Citizens, few things are as satisfying to your beloved TFD as a toothsome pierogi, made the proper way as they do in so many homes and restaurants across Europe and America! 🙂
Pierogi, if you are unfamiliar with them, are filled dumplings of Central and Eastern European origin. Although the word pierogi is plural, most English speakers use it as if it were singular and add s or es for plural. They are made by wrapping unleavened dough around a savory or sweet filling and cooking them in boiling water. These dumplings are popular in Slavic (Belarusian, Polish, Slovak, Russian, Ruthenian, Ukrainian); Baltic (Latvian, Lithuanian); and other Eastern European cuisines (such as Hungarian and Romanian), where they are known under local names. Pierogi are especially associated with Poland and Slovakia, where they are considered national dishes.
Typical fillings include potato, sauerkraut, ground meat, cheese, and fruit. The dumplings may be served with a topping, such as melted butter, sour cream, or fried onion, or combinations of those ingredients.
The English word “pierogi” comes from Polish pierogi [pʲɛˈrɔgʲi], which is the plural form of pieróg, a generic term for filled dumplings. It derives from Old East Slavic пиръ (pirŭ) and further from Proto-Slavic *pirъ, “feast”. While dumplings as such are found throughout Eurasia, the specific name pierogi, with its Proto-Slavic root and its cognates in the West and East Slavic languages, including Russian пирог (pirog, “pie”) and пирожки (pirozhki, “baked pastries”), shows the name’s common Slavic origins, antedating the modern nation states and their standardized languages. In most of these languages, the word means “pie”.
For this particular recipe, I am focusing on Ruthenian pierogi – as noted on the excellent website thespruce.com:
The filing I have selected is for potato-cheese pierogi or pierogi ruskie is from chef Marek (Mark) Widomski, founder and director of the Culinary Institute in Cracow, Poland.

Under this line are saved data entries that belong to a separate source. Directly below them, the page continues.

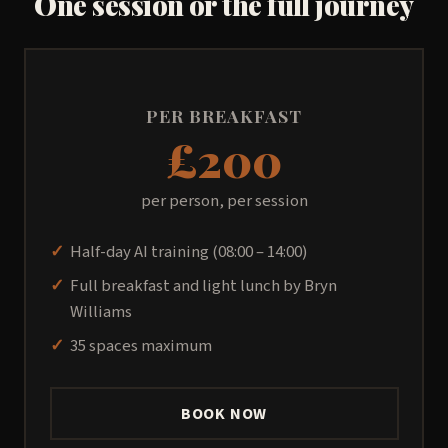
One session or the full journey
PER BREAKFAST
£200
per person, per session
Half-day AI training (08:00 – 14:00)
Full breakfast and light lunch by Bryn
Williams
35 spaces maximum
BOOK NOW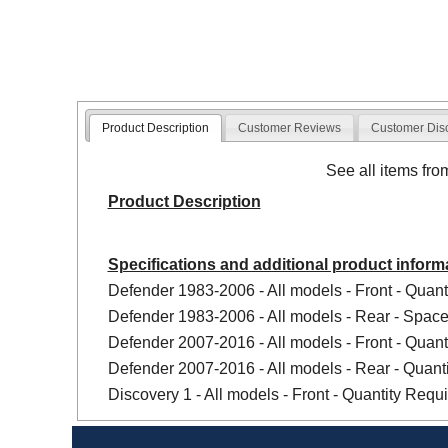
Product Description
Customer Reviews
Customer Dis
See all items fr
Product Description
Specifications and additional product inform
Defender 1983-2006 - All models - Front - Quanti
Defender 1983-2006 - All models - Rear - Spacer
Defender 2007-2016 - All models - Front - Quanti
Defender 2007-2016 - All models - Rear - Quanti
Discovery 1 - All models - Front - Quantity Requir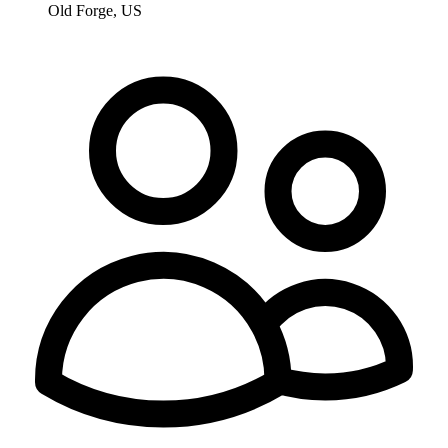
Old Forge, US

Pierogi ruskie are among the most popular types of Polish dumplings. Contrary to what most people believe, that does not translate to “Russian pierogi.” It actually means Ruthenian or Rusyn pierogi.

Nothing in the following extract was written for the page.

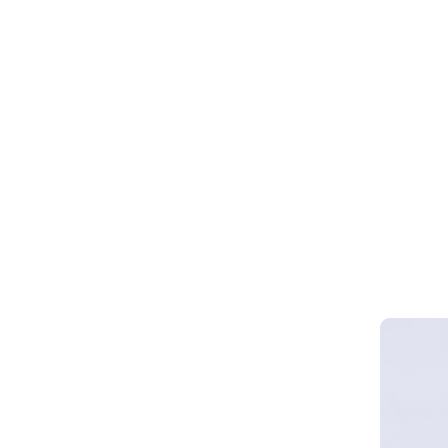
Webinar 
Smart Cy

Ruthenians or Rusyns are also known as Carpatho-Rusyns and consist of the peoples around the northern Carpathian Mountains in western Ukraine, eastern Slovakia, and southern Poland. This area also is known as Galicia in English (Galicja in Polish, Halic in Slovak and Halchyna in Ukrainian).
Rusyns, also known as Ruthenes (Rusyn: Русины Rusynŷ; also sometimes referred to as Руснакы Rusnakŷ – Rusnaks), are a primarily diasporic ethnic group who speak an East Slavic language known as Rusyn. The Rusyns descend from Ruthenian peoples who did not adopt the use of the ethnonym “Ukrainian” in the early 20th century. As residents of Carpathian Mountains region, Rusyns are also sometimes associated with Slovak highlander community of Gorals (literally, “Highlanders”).
The main population of Rusyns are Carpatho-Rusyns, Carpatho-Ruthenians, Carpatho-Russians of Carpathian Ruthenia: a discrete cross-border region of western Ukraine, north-east Slovakia, and south-east Poland. In official Ukrainian contexts, the various subgroups of Carpatho-Rusyns are often known collectively as Verkhovyntsi (Верховинці) literally meaning “Highlanders”.
Today, Slovakia, Poland, Hungary, the Czech Republic, Serbia and Croatia officially recognize contemporary Rusyns (or Ruthenes) as an ethnic minority.
My version is traditional, but adopts a dough commonly used by Polish-Americans in their version of this classic and that heretically includes some onion juice for extra flavor (this is common in Lithuanian pierogi but is not normally done in the Polish version) – it also includes sour cream for tenderness, while the filling is classic Polish. The garnish is where I innovated, using chopped parsley and minced celery leaves.